> Tasks to perform:
1. Answer these questions using the Spark movie recommendation notebook.
(a) Which algorithm does the notebook use to predict movie ratings?
(b) Which environment variable is set, and to what value?
(c) Which four CSV files are loaded into Spark?
2. Return the passage of the Spark movie recommendation notebook from "ratings_df = spark.read.load(DATA_PATH" to "movies_df.count()", with no changes.
3. Write the next part of the Spark movie recommendation notebook, starting after its last line.
## begin Text provided
### Spark Moive Recommendation
In this notebook, Alternating Least Squares (ALS) algorithm will be used with Spark APIs to predict the ratings for the movies in [MovieLens small dataset](https://grouplens.org/datasets/movielens/latest/)

In [None]:
import numpy as np
import pandas as pd
import seaborn as sns
import matplotlib.pyplot as plt
import math
%matplotlib inline

!pip install pyspark
!pip install mlflow
#dbutils.library.installPyPI("mlflow")
#dbutils.library.restartPython()
import mlflow

In [None]:
import os
os.environ["PYSPARK_PYTHON"] = "python3"

## Part1: Data ETL and Data Exploration

In [None]:
from pyspark.sql import SparkSession
spark = SparkSession \
    .builder \
    .appName("moive analysis") \
    .config("spark.some.config.option", "some-value") \
    .getOrCreate()

In [None]:
from google.colab import drive
drive.mount('/content/drive');
DATA_PATH = "drive/My Drive/Big Data Project/Data/MovieLens27M/"

In [None]:
movies_df = spark.read.load(DATA_PATH + "movies.csv", format='csv', header = True)
ratings_df = spark.read.load(DATA_PATH + "ratings.csv", format='csv', header = True)
links_df = spark.read.load(DATA_PATH + "links.csv", format='csv', header = True)
tags_df = spark.read.load(DATA_PATH + "tags.csv", format='csv', header = True)

In [None]:
type(movies_df)

In [None]:
movies_df.count()

In [None]:
#movies_df.show(5)

movies_df.createOrReplaceTempView("movies_df")

display (spark.sql("SELECT * FROM movies_df limit 5"))

In [None]:
#ratings_df.show(5)

ratings_df.createOrReplaceTempView("ratings_df")
## end Text provided
## begin Material provided
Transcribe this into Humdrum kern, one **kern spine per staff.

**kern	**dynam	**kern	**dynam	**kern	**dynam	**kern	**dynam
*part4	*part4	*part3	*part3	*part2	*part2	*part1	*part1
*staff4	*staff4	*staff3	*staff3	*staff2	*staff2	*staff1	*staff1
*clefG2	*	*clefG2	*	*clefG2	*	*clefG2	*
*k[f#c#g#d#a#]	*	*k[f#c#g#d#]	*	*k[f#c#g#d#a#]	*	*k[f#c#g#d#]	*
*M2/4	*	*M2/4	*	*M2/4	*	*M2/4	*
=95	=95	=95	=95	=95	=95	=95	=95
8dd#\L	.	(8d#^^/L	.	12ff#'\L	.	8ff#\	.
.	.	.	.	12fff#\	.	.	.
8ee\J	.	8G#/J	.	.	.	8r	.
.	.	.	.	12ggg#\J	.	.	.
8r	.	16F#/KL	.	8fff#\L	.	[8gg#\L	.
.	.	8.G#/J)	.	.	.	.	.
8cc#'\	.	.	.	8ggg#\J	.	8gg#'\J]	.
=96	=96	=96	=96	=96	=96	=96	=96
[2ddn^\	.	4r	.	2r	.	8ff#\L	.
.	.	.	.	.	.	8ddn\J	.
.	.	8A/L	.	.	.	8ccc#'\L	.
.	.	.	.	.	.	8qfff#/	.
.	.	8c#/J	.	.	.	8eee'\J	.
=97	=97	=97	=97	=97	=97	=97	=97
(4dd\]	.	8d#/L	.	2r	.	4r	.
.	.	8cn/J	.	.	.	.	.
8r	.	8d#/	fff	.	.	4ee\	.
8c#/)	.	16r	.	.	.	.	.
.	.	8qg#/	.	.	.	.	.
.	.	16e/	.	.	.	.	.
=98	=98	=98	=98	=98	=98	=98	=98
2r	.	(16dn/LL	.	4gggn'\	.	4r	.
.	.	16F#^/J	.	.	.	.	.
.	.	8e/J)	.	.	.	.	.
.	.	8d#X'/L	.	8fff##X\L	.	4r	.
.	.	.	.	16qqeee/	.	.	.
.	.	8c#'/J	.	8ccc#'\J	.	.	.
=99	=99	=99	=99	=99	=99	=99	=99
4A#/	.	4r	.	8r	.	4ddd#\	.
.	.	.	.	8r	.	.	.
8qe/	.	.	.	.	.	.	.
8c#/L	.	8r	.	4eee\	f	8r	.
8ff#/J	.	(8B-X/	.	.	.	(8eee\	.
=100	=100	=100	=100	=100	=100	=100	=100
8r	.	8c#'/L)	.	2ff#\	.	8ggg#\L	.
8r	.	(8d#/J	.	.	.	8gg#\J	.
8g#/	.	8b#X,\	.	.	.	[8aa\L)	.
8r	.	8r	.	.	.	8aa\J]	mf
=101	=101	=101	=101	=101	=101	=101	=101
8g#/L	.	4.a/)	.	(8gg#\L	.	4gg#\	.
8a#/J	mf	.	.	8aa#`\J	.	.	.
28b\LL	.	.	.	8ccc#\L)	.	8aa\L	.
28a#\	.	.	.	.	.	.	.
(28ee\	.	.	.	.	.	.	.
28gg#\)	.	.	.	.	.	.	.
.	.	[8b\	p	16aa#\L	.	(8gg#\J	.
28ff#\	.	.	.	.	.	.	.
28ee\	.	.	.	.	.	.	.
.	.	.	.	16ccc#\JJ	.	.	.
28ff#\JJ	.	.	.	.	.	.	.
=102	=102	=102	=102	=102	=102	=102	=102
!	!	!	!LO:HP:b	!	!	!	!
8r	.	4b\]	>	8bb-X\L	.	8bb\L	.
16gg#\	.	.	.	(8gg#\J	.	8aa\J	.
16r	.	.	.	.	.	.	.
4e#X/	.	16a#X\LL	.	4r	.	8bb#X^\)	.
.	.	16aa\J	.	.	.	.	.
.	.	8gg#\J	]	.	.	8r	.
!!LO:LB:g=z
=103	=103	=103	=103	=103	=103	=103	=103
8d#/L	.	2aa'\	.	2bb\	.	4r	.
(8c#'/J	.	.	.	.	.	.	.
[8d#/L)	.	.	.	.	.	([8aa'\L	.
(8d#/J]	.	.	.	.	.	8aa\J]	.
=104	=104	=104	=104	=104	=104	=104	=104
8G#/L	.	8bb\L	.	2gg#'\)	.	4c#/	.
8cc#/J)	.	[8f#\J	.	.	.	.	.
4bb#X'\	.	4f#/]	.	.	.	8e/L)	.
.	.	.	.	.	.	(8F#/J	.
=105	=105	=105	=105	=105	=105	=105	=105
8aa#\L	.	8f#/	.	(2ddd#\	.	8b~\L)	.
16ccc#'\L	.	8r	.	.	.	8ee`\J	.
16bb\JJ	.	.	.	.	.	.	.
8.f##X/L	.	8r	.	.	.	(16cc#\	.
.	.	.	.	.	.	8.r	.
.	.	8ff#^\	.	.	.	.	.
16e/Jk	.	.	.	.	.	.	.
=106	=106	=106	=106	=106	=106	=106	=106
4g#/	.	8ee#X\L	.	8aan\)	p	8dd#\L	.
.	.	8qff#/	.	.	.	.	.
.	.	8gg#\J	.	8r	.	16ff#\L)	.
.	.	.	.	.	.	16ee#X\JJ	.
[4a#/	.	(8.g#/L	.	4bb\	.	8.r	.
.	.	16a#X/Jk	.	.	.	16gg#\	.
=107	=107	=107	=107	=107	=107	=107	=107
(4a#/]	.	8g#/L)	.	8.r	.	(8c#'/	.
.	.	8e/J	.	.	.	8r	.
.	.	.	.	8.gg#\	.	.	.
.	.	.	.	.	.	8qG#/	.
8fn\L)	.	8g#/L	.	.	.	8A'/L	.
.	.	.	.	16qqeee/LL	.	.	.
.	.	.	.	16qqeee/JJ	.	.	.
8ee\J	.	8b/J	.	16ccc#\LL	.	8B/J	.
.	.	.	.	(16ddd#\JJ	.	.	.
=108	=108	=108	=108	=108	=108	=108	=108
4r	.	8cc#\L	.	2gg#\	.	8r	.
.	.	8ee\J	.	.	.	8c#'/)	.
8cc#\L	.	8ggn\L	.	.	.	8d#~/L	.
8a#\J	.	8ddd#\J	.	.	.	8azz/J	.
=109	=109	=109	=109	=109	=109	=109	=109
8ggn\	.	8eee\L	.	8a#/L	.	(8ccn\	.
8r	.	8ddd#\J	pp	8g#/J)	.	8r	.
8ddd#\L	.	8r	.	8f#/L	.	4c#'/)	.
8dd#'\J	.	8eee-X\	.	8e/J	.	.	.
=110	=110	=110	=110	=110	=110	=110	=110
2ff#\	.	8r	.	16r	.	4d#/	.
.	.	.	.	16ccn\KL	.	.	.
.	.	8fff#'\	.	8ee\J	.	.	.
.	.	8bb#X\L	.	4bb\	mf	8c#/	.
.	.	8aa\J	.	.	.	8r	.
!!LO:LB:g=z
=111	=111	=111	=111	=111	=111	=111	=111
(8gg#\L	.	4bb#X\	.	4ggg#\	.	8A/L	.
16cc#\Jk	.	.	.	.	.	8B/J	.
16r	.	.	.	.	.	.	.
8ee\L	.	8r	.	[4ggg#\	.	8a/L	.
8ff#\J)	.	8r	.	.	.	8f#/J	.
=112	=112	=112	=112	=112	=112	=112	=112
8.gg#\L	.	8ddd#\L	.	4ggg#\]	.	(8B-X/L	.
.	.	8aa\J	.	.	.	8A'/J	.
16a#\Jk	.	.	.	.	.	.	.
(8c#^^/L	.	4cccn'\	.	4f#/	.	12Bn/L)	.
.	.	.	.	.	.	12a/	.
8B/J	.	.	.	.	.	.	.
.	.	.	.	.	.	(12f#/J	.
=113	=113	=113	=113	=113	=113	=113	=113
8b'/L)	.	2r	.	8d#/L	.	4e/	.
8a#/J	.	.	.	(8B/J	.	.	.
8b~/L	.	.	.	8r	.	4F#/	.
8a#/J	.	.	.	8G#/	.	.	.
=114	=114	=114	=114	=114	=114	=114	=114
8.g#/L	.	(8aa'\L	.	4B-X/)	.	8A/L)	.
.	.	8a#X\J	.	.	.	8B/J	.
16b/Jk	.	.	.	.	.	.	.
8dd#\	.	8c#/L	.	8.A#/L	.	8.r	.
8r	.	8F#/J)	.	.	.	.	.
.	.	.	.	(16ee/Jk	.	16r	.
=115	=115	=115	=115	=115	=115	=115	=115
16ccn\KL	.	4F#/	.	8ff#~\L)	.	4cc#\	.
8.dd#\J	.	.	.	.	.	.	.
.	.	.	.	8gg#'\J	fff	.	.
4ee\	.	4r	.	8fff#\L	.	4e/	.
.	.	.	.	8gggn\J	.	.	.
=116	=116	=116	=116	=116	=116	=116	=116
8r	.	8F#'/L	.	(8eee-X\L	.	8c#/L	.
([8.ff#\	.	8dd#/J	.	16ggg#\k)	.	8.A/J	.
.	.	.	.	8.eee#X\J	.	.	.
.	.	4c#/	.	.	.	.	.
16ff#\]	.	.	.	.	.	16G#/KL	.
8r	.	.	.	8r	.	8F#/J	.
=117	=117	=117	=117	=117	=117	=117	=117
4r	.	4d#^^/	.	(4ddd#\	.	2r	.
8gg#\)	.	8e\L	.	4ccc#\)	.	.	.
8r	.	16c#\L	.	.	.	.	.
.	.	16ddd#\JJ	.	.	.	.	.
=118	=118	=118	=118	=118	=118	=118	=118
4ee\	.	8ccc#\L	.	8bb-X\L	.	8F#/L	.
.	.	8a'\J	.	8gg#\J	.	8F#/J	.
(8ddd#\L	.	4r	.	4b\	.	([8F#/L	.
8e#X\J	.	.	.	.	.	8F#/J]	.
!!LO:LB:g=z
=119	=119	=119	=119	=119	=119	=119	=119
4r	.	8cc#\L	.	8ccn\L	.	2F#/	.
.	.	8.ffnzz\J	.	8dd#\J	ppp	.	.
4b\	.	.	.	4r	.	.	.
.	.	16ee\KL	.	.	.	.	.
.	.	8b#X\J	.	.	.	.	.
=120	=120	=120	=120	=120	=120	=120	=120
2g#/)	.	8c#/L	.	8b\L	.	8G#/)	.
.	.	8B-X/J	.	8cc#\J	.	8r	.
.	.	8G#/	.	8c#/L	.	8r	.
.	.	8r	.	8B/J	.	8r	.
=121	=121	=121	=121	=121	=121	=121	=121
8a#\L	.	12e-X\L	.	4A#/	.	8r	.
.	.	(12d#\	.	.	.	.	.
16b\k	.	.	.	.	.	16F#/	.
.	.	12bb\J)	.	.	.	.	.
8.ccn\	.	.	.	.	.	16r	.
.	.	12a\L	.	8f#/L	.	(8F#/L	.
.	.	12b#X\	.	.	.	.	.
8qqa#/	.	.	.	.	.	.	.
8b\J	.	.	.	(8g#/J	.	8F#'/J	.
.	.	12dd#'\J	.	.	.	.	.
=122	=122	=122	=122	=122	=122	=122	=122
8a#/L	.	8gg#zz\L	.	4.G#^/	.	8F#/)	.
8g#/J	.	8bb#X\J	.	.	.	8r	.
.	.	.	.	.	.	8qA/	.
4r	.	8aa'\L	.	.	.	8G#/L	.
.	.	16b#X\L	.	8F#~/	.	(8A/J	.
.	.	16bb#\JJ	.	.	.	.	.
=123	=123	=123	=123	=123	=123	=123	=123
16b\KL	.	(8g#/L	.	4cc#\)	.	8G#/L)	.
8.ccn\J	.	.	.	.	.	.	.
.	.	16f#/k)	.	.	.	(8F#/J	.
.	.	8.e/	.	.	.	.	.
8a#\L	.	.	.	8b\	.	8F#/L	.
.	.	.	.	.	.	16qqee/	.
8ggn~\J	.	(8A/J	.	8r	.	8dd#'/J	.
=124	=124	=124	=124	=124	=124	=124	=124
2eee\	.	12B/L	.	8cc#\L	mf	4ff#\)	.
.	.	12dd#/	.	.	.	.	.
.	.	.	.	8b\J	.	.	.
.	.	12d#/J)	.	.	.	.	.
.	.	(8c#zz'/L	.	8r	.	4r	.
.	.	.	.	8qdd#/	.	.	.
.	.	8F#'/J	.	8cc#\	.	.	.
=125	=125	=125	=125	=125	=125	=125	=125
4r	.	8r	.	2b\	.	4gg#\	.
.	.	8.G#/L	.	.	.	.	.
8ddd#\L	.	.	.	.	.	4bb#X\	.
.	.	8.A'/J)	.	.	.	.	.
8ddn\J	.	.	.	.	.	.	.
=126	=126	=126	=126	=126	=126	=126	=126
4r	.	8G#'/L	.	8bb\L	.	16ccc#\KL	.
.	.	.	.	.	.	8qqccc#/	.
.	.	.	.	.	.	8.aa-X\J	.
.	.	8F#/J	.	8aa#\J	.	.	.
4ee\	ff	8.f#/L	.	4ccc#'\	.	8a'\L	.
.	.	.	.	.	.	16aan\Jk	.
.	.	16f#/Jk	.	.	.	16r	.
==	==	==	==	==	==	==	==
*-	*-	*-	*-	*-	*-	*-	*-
## end Material provided
> Answers to each task:
1.
(a) Alternating Least Squares (ALS)
(b) PYSPARK_PYTHON, set to "python3"
(c) movies.csv, ratings.csv, links.csv and tags.csv

2.
ratings_df = spark.read.load(DATA_PATH + "ratings.csv", format='csv', header = True)
links_df = spark.read.load(DATA_PATH + "links.csv", format='csv', header = True)
tags_df = spark.read.load(DATA_PATH + "tags.csv", format='csv', header = True)

In [None]:
type(movies_df)

In [None]:
movies_df.count()

3.
display (spark.sql("SELECT * FROM ratings_df limit 5"))

In [None]:
links_df.show(5)

links_df.createOrReplaceTempView("links_df")

display (spark.sql("SELECT * FROM links_df limit 5"))

In [None]:
#tags_df.show(5)

tags_df.createOrReplaceTempView("tags_df")

display (spark.sql("SELECT * FROM tags_df limit 5"))

In [None]:
tmp1 = ratings_df.groupBy("userID").count().toPandas()['count'].min()
tmp2 = ratings_df.groupBy("movieId").count().toPandas()['count'].min()
print('For the users that rated movies and the movies that were rated:')
print('Minimum number of ratings per user is {}'.format(tmp1))
print('Minimum number of ratings per movie is {}'.format(tmp2))

In [None]:
tmp1 = sum(ratings_df.groupBy("movieId").count().toPandas()['count'] == 1)
tmp2 = ratings_df.select('movieId').distinct().count()
print('{} out of {} movies are rated by only one user'.format(tmp1, tmp2))

## Part 1: Spark SQL and OLAP

In [None]:
movies_df.registerTempTable("movies")
ratings_df.registerTempTable("ratings")
links_df.registerTempTable("links")
tags_df.registerTempTable("tags")

### Q1: The number of Users

In [None]:
# %sql
num_users = spark.sql("SELECT count (distinct userID) as num_users FROM ratings")
display(num_users)

In [None]:
ratings_df.select("userId").distinct().count()

In [None]:
type(ratings_df.select("userId"))

### Q2: The number of Movies

In [None]:
#%sql 
num_movies = spark.sql("SELECT count (distinct movieID) as num_movies FROM movies")
display(num_movies)

In [None]:
movies_df.select('movieID').distinct().count()

In [None]:
movies_df.select('movieID').count()

### Q3:  How many movies are rated by users? List movies not rated before

In [None]:
rated_by_users = ratings_df.select('movieID').distinct().count()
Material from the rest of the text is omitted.